Wednesday, December 27, 2006when all seems too much
So I was having one of those familiar "I'm-so-overwhemed-that-I-can't-understand-how-God-can-possibly-want-me-in-this-vocation" kind of days just last week. My husband had gotten off work and quickly left again to help a friend repair his roof damaged in the wind storms. So I didn't get the kind of reprieve that is typical of a well-rested, functioning household. The kids had major cabin fever... were getting into every kind of trouble imaginable. And that's fine enough, but my number 2 child was extraordinarily whiny that day and it was only intensifying my already aching head. Finally, in an act of desperation I sent him to bed early where he promptly wailed his displeasure with me. Then, my four year old was dilly-dallying around and I felt incredibly annoyed and I didn't want to take it out on him so I sent him into bed too... yelling. I was too proud and angry to go and say the nightly prayers with the boys and was simply trying to calm down and pray for patience and guidance and encouragement. I felt completely unequipped as a mother, and rock-bottom low in spirits.

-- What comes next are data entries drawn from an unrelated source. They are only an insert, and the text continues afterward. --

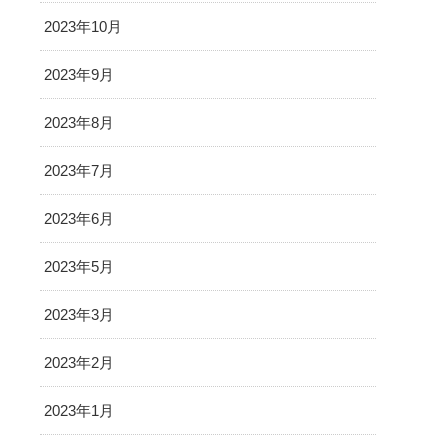
2023年10月
2023年9月
2023年8月
2023年7月
2023年6月
2023年5月
2023年3月
2023年2月
2023年1月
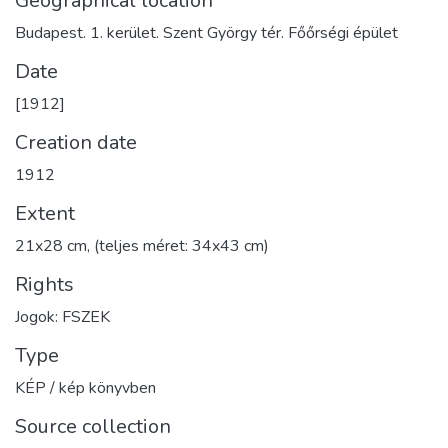
Geographical location
Budapest. 1. kerület. Szent György tér. Főőrségi épület
Date
[1912]
Creation date
1912
Extent
21x28 cm, (teljes méret: 34x43 cm)
Rights
Jogok: FSZEK
Type
KÉP / kép könyvben
Source collection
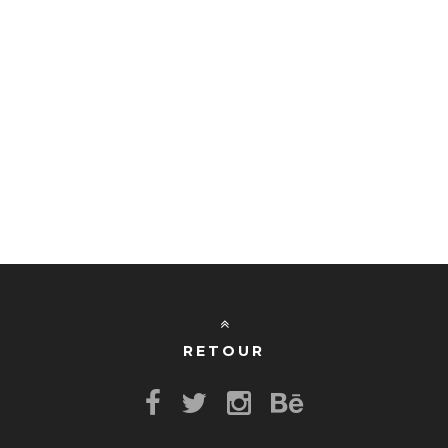
RETOUR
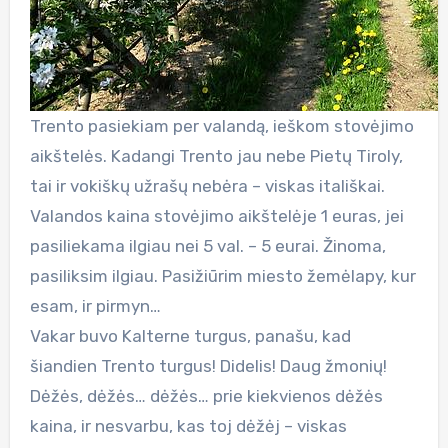
Trento pasiekiam per valandą, ieškom stovėjimo
aikštelės. Kadangi Trento jau nebe Pietų Tiroly,
tai ir vokiškų užrašų nebėra – viskas itališkai.
Valandos kaina stovėjimo aikštelėje 1 euras, jei
pasiliekama ilgiau nei 5 val. – 5 eurai. Žinoma,
pasiliksim ilgiau. Pasižiūrim miesto žemėlapy, kur
esam, ir pirmyn…
Vakar buvo Kalterne turgus, panašu, kad
šiandien Trento turgus! Didelis! Daug žmonių!
Dėžės, dėžės… dėžės… prie kiekvienos dėžės
kaina, ir nesvarbu, kas toj dėžėj – viskas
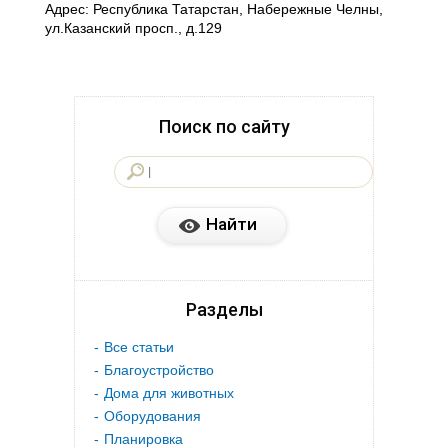
Адрес: Республика Татарстан, Набережные Челны,
ул.Казанский просп., д.129
Поиск по сайту
Разделы
Все статьи
Благоустройство
Дома для животных
Оборудования
Планировка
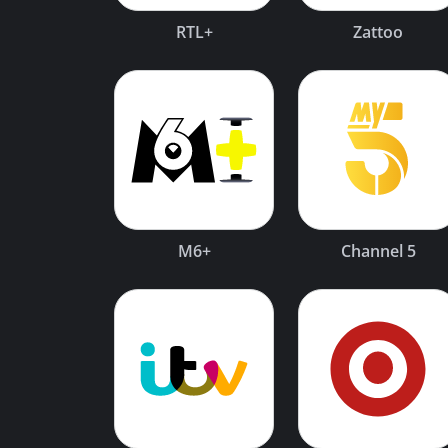
RTL+
Zattoo
M6+
Channel 5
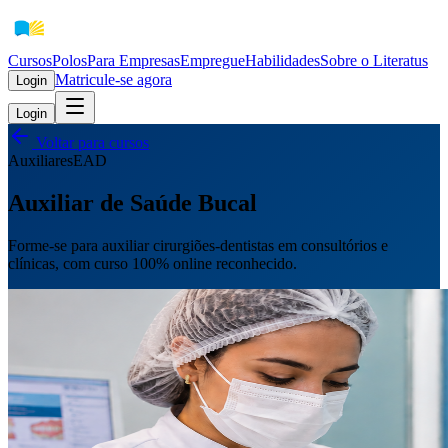
Cursos
Polos
Para Empresas
EmpregueHabilidades
Sobre o Literatus
Matricule-se agora
Login
Login
Voltar para cursos
Auxiliares
EAD
Auxiliar de Saúde Bucal
Forme-se para auxiliar cirurgiões-dentistas em consultórios e
clínicas, com curso 100% online reconhecido.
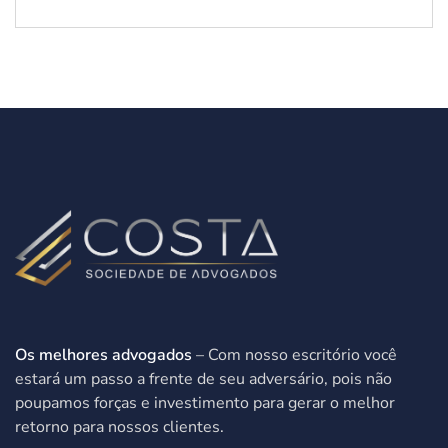
Os melhores advogados
– Com nosso escritório você
estará um passo a frente de seu adversário, pois não
poupamos forças e investimento para gerar o melhor
retorno para nossos clientes.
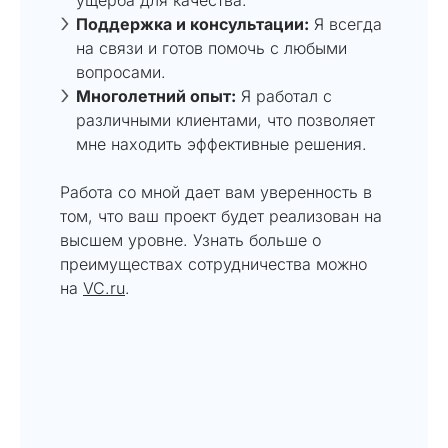
Поддержка и консультации:
Я всегда
на связи и готов помочь с любыми
вопросами.
Многолетний опыт:
Я работал с
различными клиентами, что позволяет
мне находить эффективные решения.
Работа со мной дает вам уверенность в
том, что ваш проект будет реализован на
высшем уровне. Узнать больше о
преимуществах сотрудничества можно
на
VC.ru
.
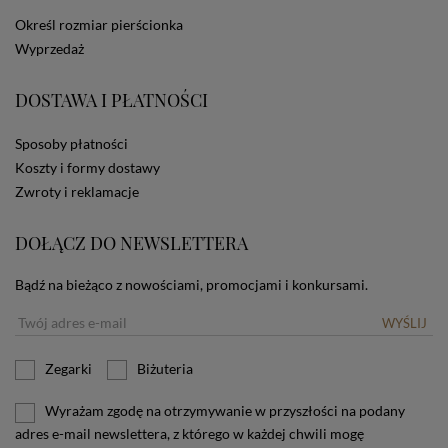
dotyczących cookies oznacza, że będą one
Określ rozmiar pierścionka
zamieszczane w urządzeniu końcowym każdego
Wyprzedaż
użytkownika. Jeżeli użytkownik nie wyraża zgody na
stosowanie plików cookies powinien zmienić
ustawienia swojej przeglądarki.
Tu znajduje się więcej
DOSTAWA I PŁATNOŚCI
informacji o plikach cookies.
Sposoby płatności
Koszty i formy dostawy
Zwroty i reklamacje
DOŁĄCZ DO NEWSLETTERA
Bądź na bieżąco z nowościami, promocjami i konkursami.
WYŚLIJ
Zegarki
Biżuteria
Wyrażam zgodę na otrzymywanie w przyszłości na podany
adres e-mail newslettera, z którego w każdej chwili mogę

Suddenly I get interrupted from my pity-party as I start to notice the noises coming from the kids' room. Leo is still whining and crying. But Xavier is taking the initiative to console him. He said in his four years of wisdom: "Leo you have to just calm down. Close your eyes and take a deep breath like this [he demonstrates]." Then if that didn't put some salve on my heart, he told his brother that they should say their prayers. So they recited the normal nightly prayers we do and then went into their own spontaneous reflections, praying for baby Dominic and "that we don't break Papa's glasses" etc. It went on for a few minutes until they just talked quietly with each other... big brother comforting little brother, until they fell asleep.
I felt ashamed at my anger with them at this point. I realized what treasures I've been entrusted with. How deserving they are of my love! What a struggle it is to not be blinded by temporary overwhelming feelings or angst and frustration at motherhood. The big picture is what we need to always focus on. Because these little things are all too common and they undercut our ability to see our vocation as one that is beautiful, challenging and full of dignity. I hope mothers everywhere can zero in on this truth.